沖縄で戦後初の民間石油供給会社 りゅうせきが創業70周年


この記事を書いた人 Avatar photo 与那嶺 明彦
本社ビル完成前に使用していた仮事務所の前で集合写真を撮影する琉球石油の役職員ら=1952年元日(りゅうせき提供)

 りゅうせき(浦添市)は6日で創業70周年を迎えた。米統治時代の1950年9月6日、戦後初の民間石油供給会社として琉球石油が発足。以来、資源に乏しい日本のさらに離島県の沖縄で、産業やライフラインを支える石油製品の安定供給に貢献してきた。その歩みを振り返る。

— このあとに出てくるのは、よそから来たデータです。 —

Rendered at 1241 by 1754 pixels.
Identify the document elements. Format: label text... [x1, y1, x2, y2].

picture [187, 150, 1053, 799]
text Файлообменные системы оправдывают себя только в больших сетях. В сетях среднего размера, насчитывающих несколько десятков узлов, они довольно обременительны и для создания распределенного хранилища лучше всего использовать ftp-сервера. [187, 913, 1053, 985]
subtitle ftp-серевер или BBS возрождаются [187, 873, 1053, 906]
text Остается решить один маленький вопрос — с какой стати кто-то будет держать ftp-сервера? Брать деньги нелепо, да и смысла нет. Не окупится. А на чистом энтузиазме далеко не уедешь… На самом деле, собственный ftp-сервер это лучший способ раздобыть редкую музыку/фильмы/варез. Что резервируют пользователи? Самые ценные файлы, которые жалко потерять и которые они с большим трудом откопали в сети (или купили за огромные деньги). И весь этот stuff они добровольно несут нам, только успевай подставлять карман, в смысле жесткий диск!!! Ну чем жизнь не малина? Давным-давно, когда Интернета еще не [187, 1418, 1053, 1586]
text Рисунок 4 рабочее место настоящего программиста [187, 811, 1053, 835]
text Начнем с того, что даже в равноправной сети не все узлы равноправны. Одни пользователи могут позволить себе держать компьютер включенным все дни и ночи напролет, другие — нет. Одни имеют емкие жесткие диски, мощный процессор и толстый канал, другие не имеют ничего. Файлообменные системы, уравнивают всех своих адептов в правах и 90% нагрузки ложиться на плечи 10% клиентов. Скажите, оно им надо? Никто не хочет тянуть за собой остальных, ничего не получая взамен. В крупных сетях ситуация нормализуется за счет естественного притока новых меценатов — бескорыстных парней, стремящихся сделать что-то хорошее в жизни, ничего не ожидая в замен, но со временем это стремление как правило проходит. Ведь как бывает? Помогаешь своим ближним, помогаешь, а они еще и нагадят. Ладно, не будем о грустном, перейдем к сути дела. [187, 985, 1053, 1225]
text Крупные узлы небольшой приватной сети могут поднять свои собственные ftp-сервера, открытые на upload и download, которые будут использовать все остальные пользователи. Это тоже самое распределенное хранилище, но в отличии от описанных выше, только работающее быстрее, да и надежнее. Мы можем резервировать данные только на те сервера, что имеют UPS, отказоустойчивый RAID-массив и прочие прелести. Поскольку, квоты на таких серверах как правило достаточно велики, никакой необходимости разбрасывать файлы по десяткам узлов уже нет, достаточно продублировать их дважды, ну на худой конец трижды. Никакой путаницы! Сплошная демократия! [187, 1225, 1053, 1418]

 1950年7月、米国民政府は石油販売の民営化に関する公聴会を開催した。招集された民間各産業団体の代表の中に、前月に琉球水産連合会会長に就いたばかりの稲嶺一郎氏もいた。
 稲嶺氏は戦中、南満州鉄道の社員として世界中を巡った経験を持ち、49年にGHQの調査員として沖縄を調査に訪れた後帰郷していた。公聴会当日に石油販売会社の設立準備委員会を発足し、琉球石油の創業にこぎ着けた。
 多くの離島を抱える沖縄で、石油という幅広い産業の基礎となる商品を扱うことから、本島と離島間の格差解消を追求した。
 創業当初から、全ての石油製品を本島と同一価格で販売する「全島プール制」を目標としていたが、米民政府は輸送経費を負担しないと回答。輸送コストを自社で負担して、60年に本島と宮古、石垣で3島プール制を開始し、64年には全島プール制を実施した。
 先島地方では石油価格が下がり、農業生産も盛んになった。一方で大きなコストを負担することにより、経営状態は苦しくなった。現在の當銘春夫社長は当時の決算書を読んだことがあるが、利益はほぼなかったという。「離島の産業振興のために、コストを自社で負担するという決断は普通の経営者ではできない。すごい決断だ」と話した。
 1991年に商号をりゅうせきに変更し、本店を浦添市西洲に移転。復帰以降の県経済の拡大や県民生活の多様化に対応しながら、現在はエネルギー事業にとどまらず建設や流通、ホテル・飲食事業など、りゅうせきネットワークグループとして事業の多角化が進んでいる。
 創業70年を迎えた2020年は激動にさらされている。
 新型コロナウイルス感染症の拡大により、レンタカー需要の激減によるガソリン販売数量減少、ホテルの売り上げ減などの形で、りゅうせきの経営にも大きな打撃を与えている。當銘社長は「想像もしていなかった事態だ。人に来てもらって初めて成り立つ装置産業だけに、かなり厳しい」と話す。
 自動車業界の技術革新も進み、環境面からも脱石油の世界的な流れは一層加速することが予想される。19年にはグループの大規模な組織再編に取り組み、多様なニーズに迅速に応えられる体制を整えた。県外大手など他社と連携して石油ガス事業以外の事業の模索も続ける。當銘社長は「100年企業になるためには、何のために企業があるのかを立ち止まって考える必要がある。沖縄に貢献できる人材を育てることで、地域社会に選ばれる企業として成長していきたい」と話した。